The huge crowds may now be gone, but the repercussions will linger. A new era of civil disobedience in Hong Kong began four days after a student strike was officially declared on Monday, September 22. On that Friday, supporters of Occupy Central with Love and Peace movement took over and occupied government headquarters.
Unhappy at electoral restrictions imposed by Beijing, the protesters began an unprecedented occupation of Hong Kong Island and Kowloon in a bid to put pressure on the government by disrupting the city’s capabilities and commerce. The occupation eased to end this week, with the leaders agreeing to talks with the Hong Kong government.
Remaining remarkably peaceful throughout, protesters barricaded themselves into key touristic and economic areas. Armed with umbrellas for protection from pepper spray and the weather, the protesters earned a new name for the efforts: the Umbrella Revolution.

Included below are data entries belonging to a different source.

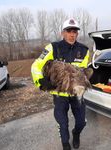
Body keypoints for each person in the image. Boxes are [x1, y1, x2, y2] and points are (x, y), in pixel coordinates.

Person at [31, 18, 90, 150]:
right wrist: (40, 81)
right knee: (63, 124)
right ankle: (65, 144)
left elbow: (83, 72)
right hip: (59, 93)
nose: (72, 34)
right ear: (62, 32)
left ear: (77, 34)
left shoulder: (84, 50)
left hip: (76, 93)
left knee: (81, 122)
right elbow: (36, 65)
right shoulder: (53, 48)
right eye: (69, 30)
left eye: (75, 31)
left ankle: (76, 133)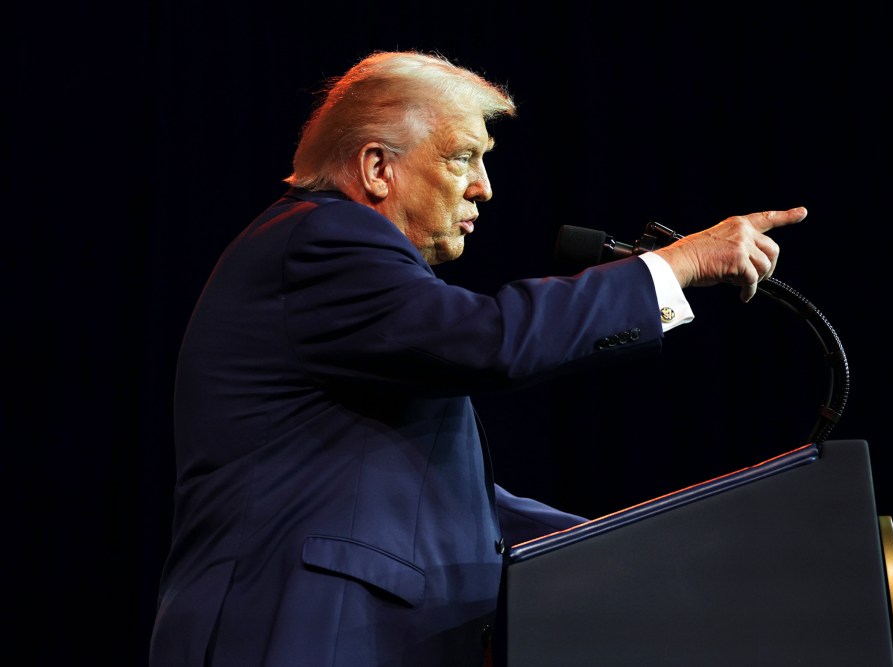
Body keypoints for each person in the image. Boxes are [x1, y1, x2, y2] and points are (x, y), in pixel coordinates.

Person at [148, 49, 807, 667]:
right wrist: (677, 263)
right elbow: (492, 339)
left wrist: (653, 546)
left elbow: (455, 508)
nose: (484, 188)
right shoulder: (322, 238)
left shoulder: (340, 281)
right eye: (463, 157)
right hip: (301, 628)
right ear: (378, 167)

An overwhelmed police and government initially panicked in response to the massive crowds, deploying tear gas on Sunday, September 28. When that backfired, bringing more outraged citizens onto the streets, authorities shifted to a much more restrained approach. Still, protesters found themselves under attack from other groups, including local residents disgruntled at the disruptions.
Regardless of the immediate outcome, the protests marked Hong Kong’s political awakening, and a new constraint on Beijing’s ability to impose its will.